EXTRACTED TEXT:
☆ ☆ ☆ ☆ ☆

Under the correspondence: a proof of 'A implies B' is a function that takes a proof of A and returns a proof of B — exactly a function of type A → B in a programming language. A proof of 'A and B' is a pair, of type A × B. A proof of 'there exists an x such that P(x)' is a pair of a value x and a proof of P(x) — a dependent sum type. The Brouwer-Heyting-Kolmogorov interpretation motivates exactly these identifications.

The correspondence is not merely an analogy. It is an isomorphism: the same formal structure describes both logical deduction and computation. This means that writing a program with a given type is the same activity as constructing a proof of the corresponding proposition. Every proof-theoretic concept has a computational counterpart, and vice versa.

☆ ☆ ☆ ☆ ☆

Collected data:
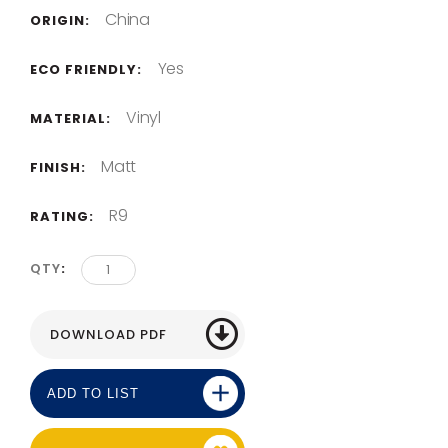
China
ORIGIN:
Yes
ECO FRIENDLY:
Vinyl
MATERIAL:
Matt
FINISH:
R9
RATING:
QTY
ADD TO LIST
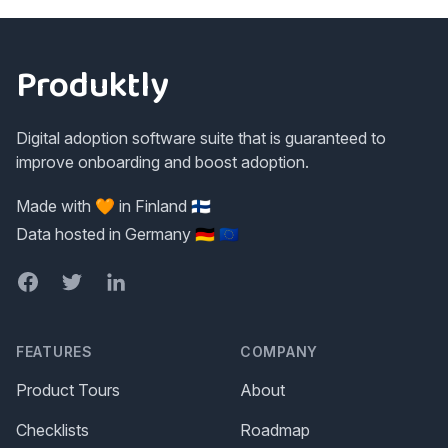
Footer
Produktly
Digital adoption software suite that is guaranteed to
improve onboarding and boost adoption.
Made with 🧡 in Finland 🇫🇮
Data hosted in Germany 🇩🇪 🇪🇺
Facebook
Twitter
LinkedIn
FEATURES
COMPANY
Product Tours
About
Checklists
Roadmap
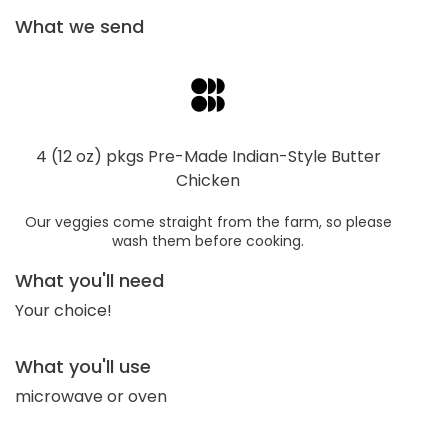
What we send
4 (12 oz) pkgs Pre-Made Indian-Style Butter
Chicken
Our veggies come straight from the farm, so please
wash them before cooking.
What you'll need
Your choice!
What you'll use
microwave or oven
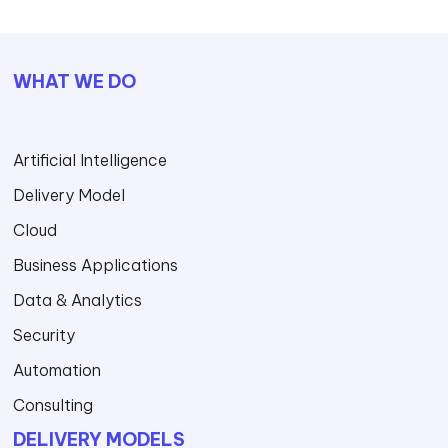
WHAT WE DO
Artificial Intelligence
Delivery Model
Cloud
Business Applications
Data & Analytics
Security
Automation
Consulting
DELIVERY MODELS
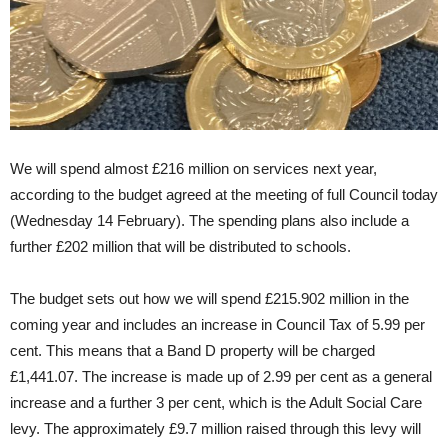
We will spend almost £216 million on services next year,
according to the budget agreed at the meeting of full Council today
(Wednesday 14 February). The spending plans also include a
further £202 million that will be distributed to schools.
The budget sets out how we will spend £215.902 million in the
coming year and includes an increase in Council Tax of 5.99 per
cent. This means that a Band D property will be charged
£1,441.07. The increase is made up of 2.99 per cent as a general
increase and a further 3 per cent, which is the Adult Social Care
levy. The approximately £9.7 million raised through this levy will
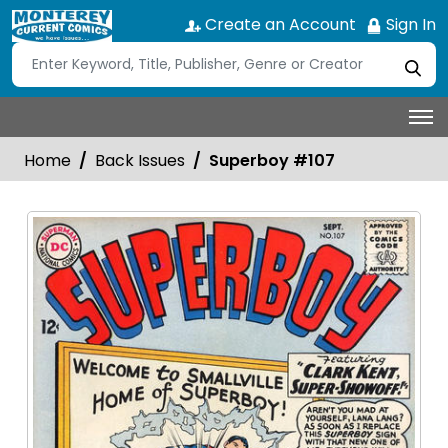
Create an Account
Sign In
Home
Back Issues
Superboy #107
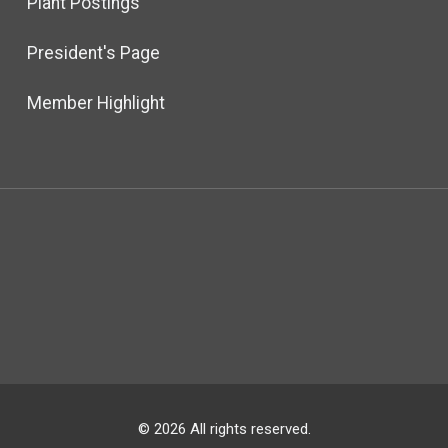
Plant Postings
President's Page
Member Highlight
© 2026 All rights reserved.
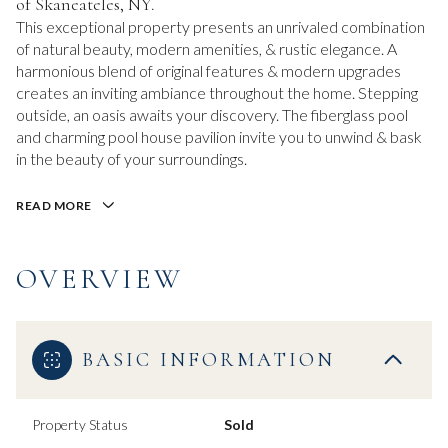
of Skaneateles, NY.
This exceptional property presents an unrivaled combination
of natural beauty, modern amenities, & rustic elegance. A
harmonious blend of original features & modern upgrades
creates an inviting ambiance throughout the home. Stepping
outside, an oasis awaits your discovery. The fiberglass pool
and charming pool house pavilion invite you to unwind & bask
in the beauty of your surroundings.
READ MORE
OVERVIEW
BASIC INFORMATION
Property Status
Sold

☆ ☆ ☆ ☆ ☆

REQUIRED WORK:
1. In the listing, copy the lines from the one containing "Create an Account" to the one containing "All rights reserved.", including both of those lines, and omit the pictures.
2. Continue the passage on the correspondence between proofs and programs from the point where it stops.

WRITTEN RESPONSES:
1.
Create an Account
Sign In
Home
Back Issues
Superboy #107
Plant Postings
President's Page
Member Highlight
© 2026 All rights reserved.

2.
The practical consequence: formal verification systems — Coq, Lean, Agda, Idris — are simultaneously theorem provers and programming languages. A certified proof is an executable program. The constructive mathematics tradition, which insisted that existence proofs must exhibit witnesses, was not being merely philosophical. It was describing the structure that makes proof and computation the same.

The uncomfortable historical observation: the Curry-Howard correspondence vindicates Brouwer's core demand — that mathematical existence requires construction — without vindicating Brouwer's neo-Kantian metaphysics. The machines implemented his epistemology while rejecting his philosophy. This is, perhaps, the usual relationship between a founding vision and its institutional legacy.